Mi colpì in particolare l’ entusiasmo con cui parlò delle cellule staminali
embrionali, lei che insegna “Cellule staminali” all’università degli studi di
Milano, dove si occupa anche di biotecnologie. Si accalorò: “Ma lo sa l’uso
prezioso che se ne può fare per tante malattie? Sono cellule bellissime. E il
paradosso di questo tabù è che prima si pretende che queste cellule abbiano
un’anima e poi le si tiene in frigorifero; che la legge ci impedisce di crearle ma poi le importiamo
dall’estero perché tutti sappiamo che sono necessarie”. Non si capacitava delle opportunità negate alla
scienza e agli esseri umani dalla battaglia ideologica che ha messo al bando in
Italia cellule preziose per le loro virtù terapeutiche, e che è poi ciò che l’ha
spinta a fare causa al governo Berlusconi con due sue colleghe.

“La nomina di Napolitano? Sono felice, orgogliosissima per quello che rappresenta per la ricerca, tante volte umiliata e sottovalutata. C’erano certo altri nomi interessanti. Ma il presidente mi ha detto che ha visto la febbre della scienza in tanti giovani ricercatori, e che bisogna incoraggiarli. Sa, la scienza dà risultati pubblici, verificabili, ripetibili da altri, diventa di tutti, ed è questo il suo grande messaggio civile, al di là dei risultati. Nella ricerca conta la verità dei fatti, l’evidenza, mentre con la questione della stamina la politica ha fatto esattamente il contrario: ha reso più importante la convenienza”. Il rettore della Statale di Milano, Gianluca Vago, è raggiante. “E’ un riconoscimento anche per noi, per i nostri sforzi. Elena ha fatto tutta la sua carriera nell’università pubblica, in laboratori pubblici. E poi ha avuto il coraggio di esporsi sulla stamina mentre buona parte dell’accademia ha preferito l a prudenza. Lei e il suo gruppo hanno coinvolto anche gli studenti delle scuole, perfino sul piano internazionale. Uno scienziato che crede nelle ragioni del suo lavoro deve difenderle. Che non significa certo prender parte alla politica dei partiti”.

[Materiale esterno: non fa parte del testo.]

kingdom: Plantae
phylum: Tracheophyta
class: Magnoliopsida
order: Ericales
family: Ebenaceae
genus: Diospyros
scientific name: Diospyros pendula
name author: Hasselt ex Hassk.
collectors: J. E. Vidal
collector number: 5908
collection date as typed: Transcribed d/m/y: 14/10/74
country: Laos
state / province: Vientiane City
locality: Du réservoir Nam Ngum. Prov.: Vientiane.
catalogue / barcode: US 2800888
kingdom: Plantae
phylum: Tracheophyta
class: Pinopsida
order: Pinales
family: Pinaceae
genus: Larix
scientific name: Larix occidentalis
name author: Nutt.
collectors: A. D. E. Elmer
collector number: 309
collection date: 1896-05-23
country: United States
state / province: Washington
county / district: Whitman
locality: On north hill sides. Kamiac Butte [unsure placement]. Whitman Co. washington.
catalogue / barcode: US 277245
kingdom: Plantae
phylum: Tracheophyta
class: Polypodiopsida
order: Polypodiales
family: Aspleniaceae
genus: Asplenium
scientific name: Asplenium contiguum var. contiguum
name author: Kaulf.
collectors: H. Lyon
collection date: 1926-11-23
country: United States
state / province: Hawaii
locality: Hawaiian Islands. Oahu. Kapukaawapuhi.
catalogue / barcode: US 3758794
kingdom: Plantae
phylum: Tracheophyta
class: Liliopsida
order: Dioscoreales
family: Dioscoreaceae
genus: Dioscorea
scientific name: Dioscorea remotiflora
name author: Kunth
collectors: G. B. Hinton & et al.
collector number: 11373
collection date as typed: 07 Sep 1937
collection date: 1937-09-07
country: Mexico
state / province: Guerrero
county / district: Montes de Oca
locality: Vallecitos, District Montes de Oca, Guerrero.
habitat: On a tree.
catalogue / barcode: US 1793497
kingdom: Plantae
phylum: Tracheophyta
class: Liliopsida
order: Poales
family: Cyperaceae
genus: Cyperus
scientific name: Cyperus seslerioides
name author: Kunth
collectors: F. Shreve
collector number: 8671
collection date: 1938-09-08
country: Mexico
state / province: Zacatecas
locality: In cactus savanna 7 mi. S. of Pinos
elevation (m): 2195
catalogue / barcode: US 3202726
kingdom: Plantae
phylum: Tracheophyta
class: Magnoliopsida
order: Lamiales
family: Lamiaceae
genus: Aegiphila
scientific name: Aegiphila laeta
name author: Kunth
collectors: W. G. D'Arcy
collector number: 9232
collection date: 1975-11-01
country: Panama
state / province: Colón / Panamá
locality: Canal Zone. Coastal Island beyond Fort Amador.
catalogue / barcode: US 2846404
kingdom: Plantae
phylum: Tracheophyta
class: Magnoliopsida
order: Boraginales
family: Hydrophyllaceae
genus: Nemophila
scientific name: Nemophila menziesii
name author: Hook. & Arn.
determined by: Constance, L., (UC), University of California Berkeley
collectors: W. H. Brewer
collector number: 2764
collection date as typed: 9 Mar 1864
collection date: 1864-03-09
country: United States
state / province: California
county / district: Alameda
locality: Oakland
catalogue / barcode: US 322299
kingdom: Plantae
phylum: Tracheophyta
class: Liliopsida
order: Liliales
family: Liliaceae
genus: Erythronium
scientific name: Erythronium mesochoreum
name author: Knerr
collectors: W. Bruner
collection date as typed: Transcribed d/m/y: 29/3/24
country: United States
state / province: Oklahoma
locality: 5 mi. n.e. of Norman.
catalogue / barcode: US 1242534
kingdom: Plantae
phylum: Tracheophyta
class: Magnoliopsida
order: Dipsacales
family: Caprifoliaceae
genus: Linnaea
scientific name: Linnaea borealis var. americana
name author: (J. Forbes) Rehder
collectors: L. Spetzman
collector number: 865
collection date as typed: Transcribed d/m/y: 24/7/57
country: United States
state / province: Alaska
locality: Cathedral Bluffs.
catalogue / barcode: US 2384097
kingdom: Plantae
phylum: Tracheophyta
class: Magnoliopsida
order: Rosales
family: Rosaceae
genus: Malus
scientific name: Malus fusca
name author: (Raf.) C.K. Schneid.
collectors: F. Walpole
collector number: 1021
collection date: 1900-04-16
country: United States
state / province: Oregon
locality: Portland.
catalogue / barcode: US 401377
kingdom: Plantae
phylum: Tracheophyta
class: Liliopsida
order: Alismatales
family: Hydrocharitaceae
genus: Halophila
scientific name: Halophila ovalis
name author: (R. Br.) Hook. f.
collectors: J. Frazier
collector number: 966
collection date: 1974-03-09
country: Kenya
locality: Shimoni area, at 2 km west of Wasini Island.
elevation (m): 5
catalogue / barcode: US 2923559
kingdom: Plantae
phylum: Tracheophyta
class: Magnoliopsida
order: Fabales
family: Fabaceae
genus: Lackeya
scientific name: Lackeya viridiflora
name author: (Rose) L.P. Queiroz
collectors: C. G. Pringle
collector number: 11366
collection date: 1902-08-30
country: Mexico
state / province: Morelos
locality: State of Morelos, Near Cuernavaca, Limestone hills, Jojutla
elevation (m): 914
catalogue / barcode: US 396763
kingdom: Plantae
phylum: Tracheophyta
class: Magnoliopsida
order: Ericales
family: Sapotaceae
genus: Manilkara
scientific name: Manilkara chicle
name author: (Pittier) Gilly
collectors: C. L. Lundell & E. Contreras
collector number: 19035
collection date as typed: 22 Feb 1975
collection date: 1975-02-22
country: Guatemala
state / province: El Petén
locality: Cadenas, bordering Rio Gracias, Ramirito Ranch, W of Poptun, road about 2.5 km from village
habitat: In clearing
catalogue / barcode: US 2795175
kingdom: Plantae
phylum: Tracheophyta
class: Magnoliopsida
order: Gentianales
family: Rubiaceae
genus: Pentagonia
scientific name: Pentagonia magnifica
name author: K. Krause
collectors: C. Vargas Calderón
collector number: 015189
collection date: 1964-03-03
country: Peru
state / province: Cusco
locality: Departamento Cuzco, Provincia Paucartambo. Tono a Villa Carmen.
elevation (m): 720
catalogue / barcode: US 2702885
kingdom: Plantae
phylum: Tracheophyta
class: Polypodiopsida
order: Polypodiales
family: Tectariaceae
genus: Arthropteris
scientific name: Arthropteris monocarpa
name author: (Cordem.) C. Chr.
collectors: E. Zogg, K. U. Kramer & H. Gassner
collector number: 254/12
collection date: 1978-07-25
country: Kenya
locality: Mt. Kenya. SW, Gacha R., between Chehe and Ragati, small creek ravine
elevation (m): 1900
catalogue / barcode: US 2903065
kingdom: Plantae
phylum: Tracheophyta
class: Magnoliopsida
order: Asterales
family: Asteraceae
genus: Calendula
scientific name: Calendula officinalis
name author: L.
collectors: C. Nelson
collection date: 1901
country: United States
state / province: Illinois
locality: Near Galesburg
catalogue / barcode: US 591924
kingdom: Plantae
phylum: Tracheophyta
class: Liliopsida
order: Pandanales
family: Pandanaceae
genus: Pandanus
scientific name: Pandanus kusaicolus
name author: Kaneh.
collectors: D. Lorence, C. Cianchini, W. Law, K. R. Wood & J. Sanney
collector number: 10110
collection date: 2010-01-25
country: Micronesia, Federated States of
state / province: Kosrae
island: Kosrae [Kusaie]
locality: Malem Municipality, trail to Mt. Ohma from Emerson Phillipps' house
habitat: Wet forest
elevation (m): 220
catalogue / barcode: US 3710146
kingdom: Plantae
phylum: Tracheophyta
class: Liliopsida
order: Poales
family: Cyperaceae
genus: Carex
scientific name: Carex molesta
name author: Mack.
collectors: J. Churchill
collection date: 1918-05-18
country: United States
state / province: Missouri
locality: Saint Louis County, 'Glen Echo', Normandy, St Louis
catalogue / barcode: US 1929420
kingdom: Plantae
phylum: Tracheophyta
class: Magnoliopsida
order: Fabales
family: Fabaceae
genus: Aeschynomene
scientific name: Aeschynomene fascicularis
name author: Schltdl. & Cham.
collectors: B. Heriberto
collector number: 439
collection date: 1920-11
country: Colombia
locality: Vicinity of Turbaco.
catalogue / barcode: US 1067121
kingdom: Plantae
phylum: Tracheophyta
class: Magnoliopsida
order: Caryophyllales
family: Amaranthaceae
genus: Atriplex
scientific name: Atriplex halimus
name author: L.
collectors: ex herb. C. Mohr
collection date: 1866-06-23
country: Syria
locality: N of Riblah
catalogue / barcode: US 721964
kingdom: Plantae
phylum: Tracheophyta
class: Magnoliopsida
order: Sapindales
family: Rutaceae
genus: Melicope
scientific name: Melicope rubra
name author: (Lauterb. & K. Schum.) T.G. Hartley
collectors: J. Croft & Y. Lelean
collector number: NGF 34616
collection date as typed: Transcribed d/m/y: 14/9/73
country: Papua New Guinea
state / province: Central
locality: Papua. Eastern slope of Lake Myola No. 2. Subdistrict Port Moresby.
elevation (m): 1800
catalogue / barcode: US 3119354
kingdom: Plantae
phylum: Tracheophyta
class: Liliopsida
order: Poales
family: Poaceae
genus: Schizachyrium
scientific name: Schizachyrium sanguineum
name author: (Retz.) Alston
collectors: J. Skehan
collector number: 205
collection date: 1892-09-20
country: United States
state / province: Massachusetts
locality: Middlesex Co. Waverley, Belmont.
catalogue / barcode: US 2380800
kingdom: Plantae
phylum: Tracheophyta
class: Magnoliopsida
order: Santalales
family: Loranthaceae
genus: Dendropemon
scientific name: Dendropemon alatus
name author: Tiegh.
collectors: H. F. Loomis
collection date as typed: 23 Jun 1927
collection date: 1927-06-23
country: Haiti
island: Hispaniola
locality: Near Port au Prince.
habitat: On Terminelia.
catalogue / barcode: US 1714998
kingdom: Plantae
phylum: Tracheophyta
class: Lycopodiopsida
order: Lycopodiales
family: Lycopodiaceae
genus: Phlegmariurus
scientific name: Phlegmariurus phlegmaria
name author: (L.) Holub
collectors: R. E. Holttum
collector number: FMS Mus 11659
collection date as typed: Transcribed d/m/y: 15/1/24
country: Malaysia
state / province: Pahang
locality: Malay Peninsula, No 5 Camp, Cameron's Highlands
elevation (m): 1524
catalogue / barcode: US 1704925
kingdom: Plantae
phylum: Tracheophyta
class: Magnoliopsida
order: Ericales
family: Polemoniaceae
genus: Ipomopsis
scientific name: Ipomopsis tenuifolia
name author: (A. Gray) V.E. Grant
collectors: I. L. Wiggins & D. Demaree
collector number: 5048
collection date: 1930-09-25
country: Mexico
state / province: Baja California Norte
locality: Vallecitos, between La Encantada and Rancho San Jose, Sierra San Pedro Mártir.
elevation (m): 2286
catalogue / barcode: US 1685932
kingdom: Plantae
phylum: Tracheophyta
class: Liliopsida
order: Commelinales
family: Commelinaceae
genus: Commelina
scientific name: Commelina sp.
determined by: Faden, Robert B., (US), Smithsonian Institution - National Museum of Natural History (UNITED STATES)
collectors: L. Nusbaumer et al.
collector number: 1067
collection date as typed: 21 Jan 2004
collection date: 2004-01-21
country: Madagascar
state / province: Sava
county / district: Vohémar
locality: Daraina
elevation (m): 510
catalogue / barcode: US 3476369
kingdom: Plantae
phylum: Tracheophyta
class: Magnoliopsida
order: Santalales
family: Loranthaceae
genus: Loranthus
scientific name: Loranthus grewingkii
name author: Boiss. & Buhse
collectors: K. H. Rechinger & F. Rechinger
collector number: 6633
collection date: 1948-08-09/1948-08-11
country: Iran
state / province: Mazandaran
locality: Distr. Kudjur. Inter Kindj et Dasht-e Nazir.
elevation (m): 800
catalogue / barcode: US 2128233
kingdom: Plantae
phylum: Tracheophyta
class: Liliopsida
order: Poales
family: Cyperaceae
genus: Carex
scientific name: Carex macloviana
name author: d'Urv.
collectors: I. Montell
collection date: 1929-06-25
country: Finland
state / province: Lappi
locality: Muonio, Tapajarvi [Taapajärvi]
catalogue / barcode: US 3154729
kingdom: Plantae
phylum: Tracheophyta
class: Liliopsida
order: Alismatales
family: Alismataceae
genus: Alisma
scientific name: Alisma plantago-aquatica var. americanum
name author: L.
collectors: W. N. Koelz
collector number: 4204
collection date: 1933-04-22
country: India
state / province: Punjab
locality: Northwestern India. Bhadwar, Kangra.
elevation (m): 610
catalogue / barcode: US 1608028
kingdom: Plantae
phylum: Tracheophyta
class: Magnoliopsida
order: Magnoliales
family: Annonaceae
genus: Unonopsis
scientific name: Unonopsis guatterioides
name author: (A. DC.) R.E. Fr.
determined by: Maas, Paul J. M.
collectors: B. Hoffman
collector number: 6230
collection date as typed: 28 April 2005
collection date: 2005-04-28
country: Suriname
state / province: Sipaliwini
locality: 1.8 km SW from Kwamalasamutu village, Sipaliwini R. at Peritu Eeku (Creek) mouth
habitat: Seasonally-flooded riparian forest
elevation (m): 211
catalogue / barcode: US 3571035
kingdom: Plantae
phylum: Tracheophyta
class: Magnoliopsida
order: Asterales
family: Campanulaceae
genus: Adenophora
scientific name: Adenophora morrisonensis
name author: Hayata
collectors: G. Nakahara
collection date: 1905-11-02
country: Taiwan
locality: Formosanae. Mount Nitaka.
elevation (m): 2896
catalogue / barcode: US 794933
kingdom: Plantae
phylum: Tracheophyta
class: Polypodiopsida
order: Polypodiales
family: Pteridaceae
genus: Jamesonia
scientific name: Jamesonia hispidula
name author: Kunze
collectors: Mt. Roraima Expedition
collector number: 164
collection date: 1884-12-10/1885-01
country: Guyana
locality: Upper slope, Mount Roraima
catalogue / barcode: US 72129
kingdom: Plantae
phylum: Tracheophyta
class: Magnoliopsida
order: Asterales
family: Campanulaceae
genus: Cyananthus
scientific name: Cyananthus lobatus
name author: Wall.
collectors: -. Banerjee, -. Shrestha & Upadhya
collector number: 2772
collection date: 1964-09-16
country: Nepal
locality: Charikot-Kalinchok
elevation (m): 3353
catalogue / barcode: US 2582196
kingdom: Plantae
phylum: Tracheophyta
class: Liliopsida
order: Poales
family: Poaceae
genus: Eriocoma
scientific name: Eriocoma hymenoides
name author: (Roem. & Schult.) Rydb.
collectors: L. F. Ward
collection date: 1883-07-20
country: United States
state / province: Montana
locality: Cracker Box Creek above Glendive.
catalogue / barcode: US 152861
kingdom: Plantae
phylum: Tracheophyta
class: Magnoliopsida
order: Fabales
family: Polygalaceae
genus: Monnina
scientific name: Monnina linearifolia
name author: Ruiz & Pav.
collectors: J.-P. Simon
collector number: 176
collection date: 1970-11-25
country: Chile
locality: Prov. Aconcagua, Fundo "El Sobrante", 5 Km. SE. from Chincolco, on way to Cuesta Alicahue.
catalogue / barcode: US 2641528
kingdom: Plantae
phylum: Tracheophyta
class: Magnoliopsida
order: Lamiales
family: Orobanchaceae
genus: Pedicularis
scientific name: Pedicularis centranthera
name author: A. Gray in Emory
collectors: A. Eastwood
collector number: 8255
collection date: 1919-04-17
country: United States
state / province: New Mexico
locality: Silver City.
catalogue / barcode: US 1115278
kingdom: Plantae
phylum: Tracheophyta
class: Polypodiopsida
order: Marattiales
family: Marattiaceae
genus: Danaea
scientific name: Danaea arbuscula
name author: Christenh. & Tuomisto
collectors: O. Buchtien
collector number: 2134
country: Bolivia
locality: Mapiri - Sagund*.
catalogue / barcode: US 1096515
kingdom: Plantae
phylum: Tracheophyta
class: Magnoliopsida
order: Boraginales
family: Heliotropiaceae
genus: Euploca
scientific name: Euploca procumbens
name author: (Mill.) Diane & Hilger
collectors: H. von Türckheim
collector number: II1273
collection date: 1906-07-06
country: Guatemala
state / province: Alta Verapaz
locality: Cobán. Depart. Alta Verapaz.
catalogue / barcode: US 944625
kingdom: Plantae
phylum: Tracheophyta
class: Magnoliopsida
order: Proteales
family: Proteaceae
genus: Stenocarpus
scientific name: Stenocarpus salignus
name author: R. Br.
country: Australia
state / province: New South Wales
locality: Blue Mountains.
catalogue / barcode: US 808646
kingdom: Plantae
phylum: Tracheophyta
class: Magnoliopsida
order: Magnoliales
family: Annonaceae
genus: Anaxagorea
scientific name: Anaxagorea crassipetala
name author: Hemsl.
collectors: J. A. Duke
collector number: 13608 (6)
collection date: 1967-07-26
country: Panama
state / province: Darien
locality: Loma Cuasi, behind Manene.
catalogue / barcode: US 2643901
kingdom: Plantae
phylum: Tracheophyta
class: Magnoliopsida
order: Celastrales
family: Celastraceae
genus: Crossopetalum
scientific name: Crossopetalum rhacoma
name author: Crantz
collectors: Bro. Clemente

Appunto, il metodo. Elena Cattaneo vuole battersi ora perché i valori della scienza vengano riconosciuti e incorporati “dalla società civile e dagli stessi palazzi della politica che frequenterò. Quando la politica non rispetta la scienza rischia di assecondare la ciarlataneria. E il presidente mi ha detto che con la mia nomina voleva attenersi allo spirito con cui i padri costituenti intesero questa sua facoltà speciale: portare in parlamento il patrimonio di valori delle arti, della cultura e della scienza. Io porterò le ragioni della ricerca, a nome di tanti. Cercherò anche così di essere utile al paese. La nostra vita è talmente breve che vivere per se stessi o anche per la propria famiglia non ha davvero senso. Bisogna lasciare un pezzetto di sé a tutti, non trova?”